## [AIM]
Update the records below by replacing every "Transcribe the text" with "Write out the text", and leave all other text unchanged.

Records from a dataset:

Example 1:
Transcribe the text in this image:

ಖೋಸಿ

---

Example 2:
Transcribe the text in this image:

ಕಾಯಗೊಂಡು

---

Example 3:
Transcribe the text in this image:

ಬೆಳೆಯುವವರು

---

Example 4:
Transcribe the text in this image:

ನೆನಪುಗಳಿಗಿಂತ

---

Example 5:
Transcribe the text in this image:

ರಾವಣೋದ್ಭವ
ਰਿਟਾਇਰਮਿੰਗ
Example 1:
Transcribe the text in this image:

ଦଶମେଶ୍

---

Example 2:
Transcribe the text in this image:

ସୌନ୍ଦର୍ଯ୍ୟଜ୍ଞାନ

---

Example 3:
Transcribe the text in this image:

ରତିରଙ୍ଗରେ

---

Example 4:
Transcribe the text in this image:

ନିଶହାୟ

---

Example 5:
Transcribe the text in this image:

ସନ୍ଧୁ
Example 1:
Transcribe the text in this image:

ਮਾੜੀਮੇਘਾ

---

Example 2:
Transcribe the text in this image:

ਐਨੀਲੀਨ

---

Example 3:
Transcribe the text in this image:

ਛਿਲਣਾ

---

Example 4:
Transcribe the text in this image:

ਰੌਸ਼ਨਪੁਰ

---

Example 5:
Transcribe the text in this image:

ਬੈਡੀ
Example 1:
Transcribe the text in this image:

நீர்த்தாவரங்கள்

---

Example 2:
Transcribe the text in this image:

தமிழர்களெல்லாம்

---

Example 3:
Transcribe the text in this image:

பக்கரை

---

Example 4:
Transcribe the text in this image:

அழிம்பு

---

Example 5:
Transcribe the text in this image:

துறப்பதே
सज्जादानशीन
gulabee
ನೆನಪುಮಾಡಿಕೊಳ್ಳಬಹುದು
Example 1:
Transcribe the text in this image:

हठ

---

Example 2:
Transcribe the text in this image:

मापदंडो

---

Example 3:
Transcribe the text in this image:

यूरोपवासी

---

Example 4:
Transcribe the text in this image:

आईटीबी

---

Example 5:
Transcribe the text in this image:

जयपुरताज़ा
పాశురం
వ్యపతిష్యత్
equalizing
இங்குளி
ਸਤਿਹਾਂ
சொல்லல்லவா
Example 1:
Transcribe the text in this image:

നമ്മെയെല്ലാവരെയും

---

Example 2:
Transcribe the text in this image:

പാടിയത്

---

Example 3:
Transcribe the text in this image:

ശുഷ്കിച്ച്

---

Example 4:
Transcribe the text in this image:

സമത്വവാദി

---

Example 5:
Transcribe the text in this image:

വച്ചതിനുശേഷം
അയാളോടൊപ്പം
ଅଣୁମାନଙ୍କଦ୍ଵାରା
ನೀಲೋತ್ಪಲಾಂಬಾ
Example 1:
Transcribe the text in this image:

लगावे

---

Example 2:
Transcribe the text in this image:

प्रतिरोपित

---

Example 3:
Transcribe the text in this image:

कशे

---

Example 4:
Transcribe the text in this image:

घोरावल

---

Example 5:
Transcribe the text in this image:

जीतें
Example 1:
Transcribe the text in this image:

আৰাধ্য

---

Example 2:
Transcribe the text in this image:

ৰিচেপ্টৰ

## [WRITTEN RESPONSE]
Example 1:
Write out the text in this image:

ಖೋಸಿ

---

Example 2:
Write out the text in this image:

ಕಾಯಗೊಂಡು

---

Example 3:
Write out the text in this image:

ಬೆಳೆಯುವವರು

---

Example 4:
Write out the text in this image:

ನೆನಪುಗಳಿಗಿಂತ

---

Example 5:
Write out the text in this image:

ರಾವಣೋದ್ಭವ
ਰਿਟਾਇਰਮਿੰਗ
Example 1:
Write out the text in this image:

ଦଶମେଶ୍

---

Example 2:
Write out the text in this image:

ସୌନ୍ଦର୍ଯ୍ୟଜ୍ଞାନ

---

Example 3:
Write out the text in this image:

ରତିରଙ୍ଗରେ

---

Example 4:
Write out the text in this image:

ନିଶହାୟ

---

Example 5:
Write out the text in this image:

ସନ୍ଧୁ
Example 1:
Write out the text in this image:

ਮਾੜੀਮੇਘਾ

---

Example 2:
Write out the text in this image:

ਐਨੀਲੀਨ

---

Example 3:
Write out the text in this image:

ਛਿਲਣਾ

---

Example 4:
Write out the text in this image:

ਰੌਸ਼ਨਪੁਰ

---

Example 5:
Write out the text in this image:

ਬੈਡੀ
Example 1:
Write out the text in this image:

நீர்த்தாவரங்கள்

---

Example 2:
Write out the text in this image:

தமிழர்களெல்லாம்

---

Example 3:
Write out the text in this image:

பக்கரை

---

Example 4:
Write out the text in this image:

அழிம்பு

---

Example 5:
Write out the text in this image:

துறப்பதே
सज्जादानशीन
gulabee
ನೆನಪುಮಾಡಿಕೊಳ್ಳಬಹುದು
Example 1:
Write out the text in this image:

हठ

---

Example 2:
Write out the text in this image:

मापदंडो

---

Example 3:
Write out the text in this image:

यूरोपवासी

---

Example 4:
Write out the text in this image:

आईटीबी

---

Example 5:
Write out the text in this image:

जयपुरताज़ा
పాశురం
వ్యపతిష్యత్
equalizing
இங்குளி
ਸਤਿਹਾਂ
சொல்லல்லவா
Example 1:
Write out the text in this image:

നമ്മെയെല്ലാവരെയും

---

Example 2:
Write out the text in this image:

പാടിയത്

---

Example 3:
Write out the text in this image:

ശുഷ്കിച്ച്

---

Example 4:
Write out the text in this image:

സമത്വവാദി

---

Example 5:
Write out the text in this image:

വച്ചതിനുശേഷം
അയാളോടൊപ്പം
ଅଣୁମାନଙ୍କଦ୍ଵାରା
ನೀಲೋತ್ಪಲಾಂಬಾ
Example 1:
Write out the text in this image:

लगावे

---

Example 2:
Write out the text in this image:

प्रतिरोपित

---

Example 3:
Write out the text in this image:

कशे

---

Example 4:
Write out the text in this image:

घोरावल

---

Example 5:
Write out the text in this image:

जीतें
Example 1:
Write out the text in this image:

আৰাধ্য

---

Example 2:
Write out the text in this image:

ৰিচেপ্টৰ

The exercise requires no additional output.